## Given entries
——

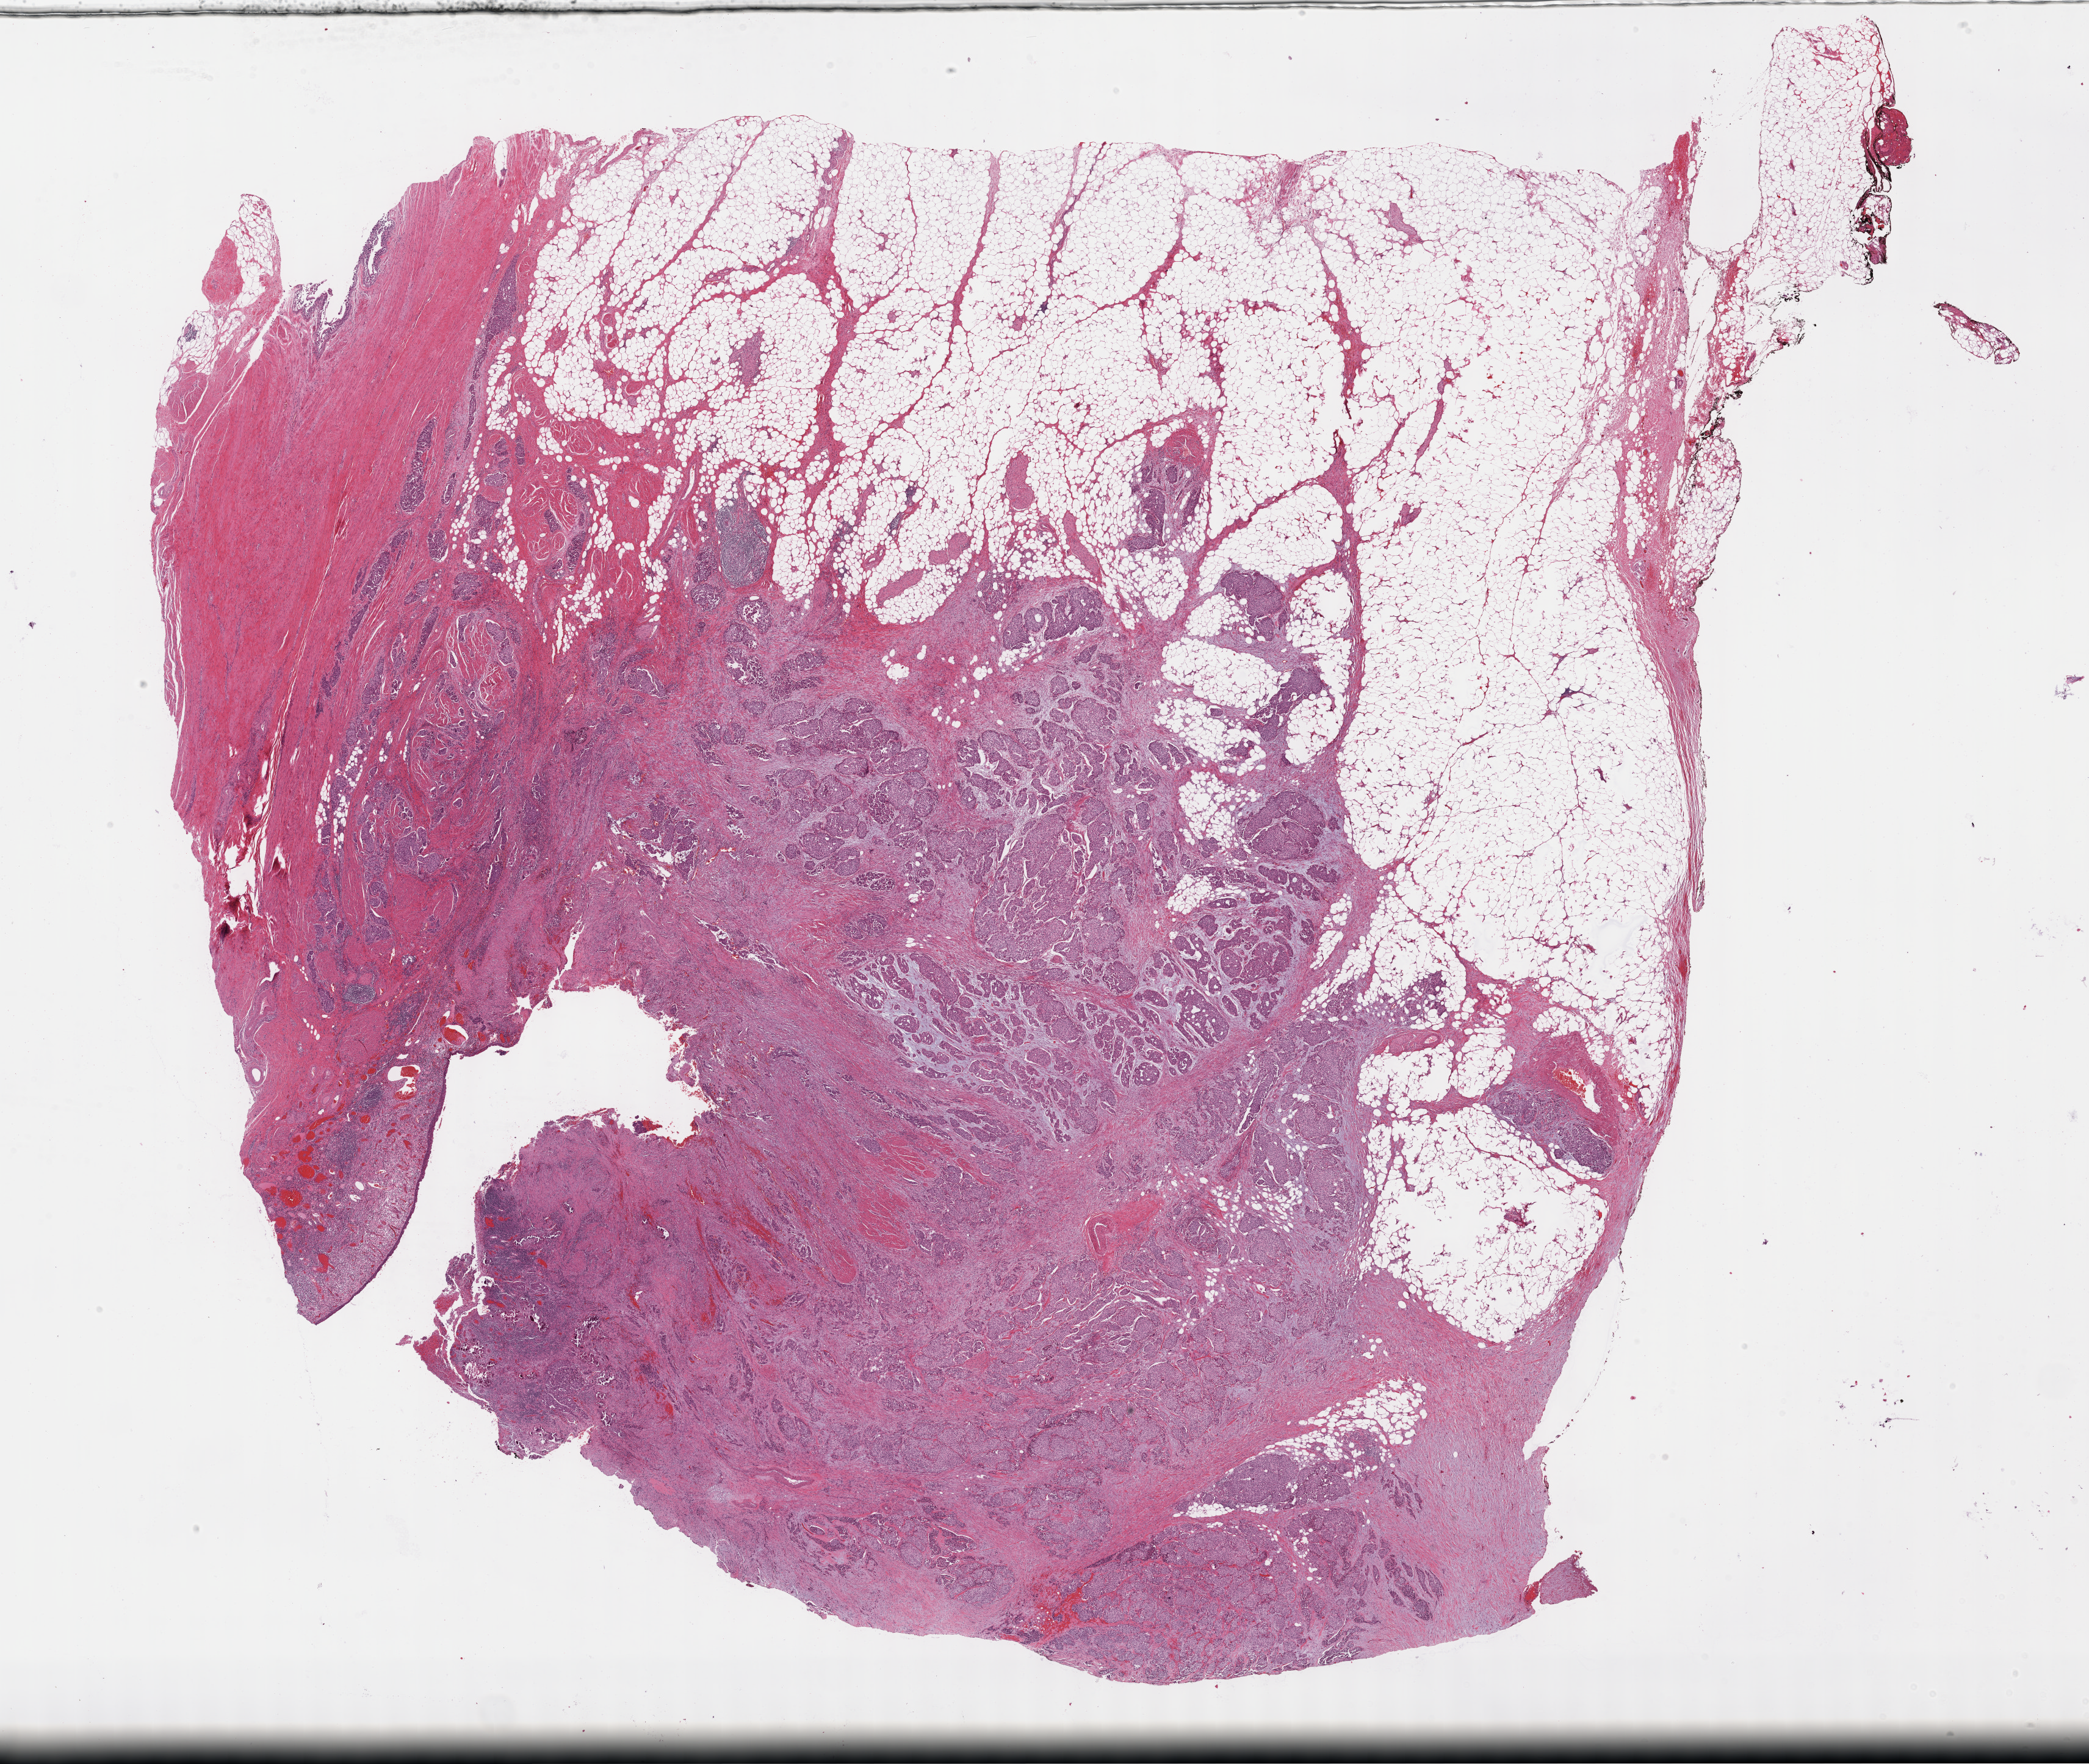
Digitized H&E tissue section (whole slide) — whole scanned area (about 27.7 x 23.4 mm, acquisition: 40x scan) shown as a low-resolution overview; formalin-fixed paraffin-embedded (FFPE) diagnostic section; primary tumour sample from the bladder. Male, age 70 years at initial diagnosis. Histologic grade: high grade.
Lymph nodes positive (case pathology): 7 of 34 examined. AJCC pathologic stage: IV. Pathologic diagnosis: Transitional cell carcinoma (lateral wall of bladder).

——

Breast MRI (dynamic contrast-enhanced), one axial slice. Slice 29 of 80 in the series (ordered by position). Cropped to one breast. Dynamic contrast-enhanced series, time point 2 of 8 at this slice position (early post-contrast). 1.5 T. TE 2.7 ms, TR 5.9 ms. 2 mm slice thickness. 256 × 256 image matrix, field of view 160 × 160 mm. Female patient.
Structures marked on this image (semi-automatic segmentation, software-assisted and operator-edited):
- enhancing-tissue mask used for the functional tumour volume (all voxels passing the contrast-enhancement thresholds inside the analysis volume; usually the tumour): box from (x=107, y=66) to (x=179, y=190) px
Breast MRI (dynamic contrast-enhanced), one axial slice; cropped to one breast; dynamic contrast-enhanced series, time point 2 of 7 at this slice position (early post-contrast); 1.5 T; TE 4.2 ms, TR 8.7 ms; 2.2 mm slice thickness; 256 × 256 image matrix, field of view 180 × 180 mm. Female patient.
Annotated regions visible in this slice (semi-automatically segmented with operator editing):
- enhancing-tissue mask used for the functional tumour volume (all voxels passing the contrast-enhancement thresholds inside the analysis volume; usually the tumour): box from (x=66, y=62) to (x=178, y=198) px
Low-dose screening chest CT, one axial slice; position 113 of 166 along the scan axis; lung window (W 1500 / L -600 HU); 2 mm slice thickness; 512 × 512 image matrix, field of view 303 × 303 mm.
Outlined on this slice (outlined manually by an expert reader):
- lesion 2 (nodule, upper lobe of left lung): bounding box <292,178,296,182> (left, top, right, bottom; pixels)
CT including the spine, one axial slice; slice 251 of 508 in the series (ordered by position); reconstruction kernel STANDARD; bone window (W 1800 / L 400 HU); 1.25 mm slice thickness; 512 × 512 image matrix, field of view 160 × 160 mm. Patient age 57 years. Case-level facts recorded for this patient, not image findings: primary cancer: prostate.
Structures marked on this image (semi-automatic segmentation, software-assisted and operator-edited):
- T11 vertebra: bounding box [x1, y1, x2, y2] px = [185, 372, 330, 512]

——

## Task statement
Check each line of the data for the string "window" and state how many lines contain it, without any other output.

## Result
2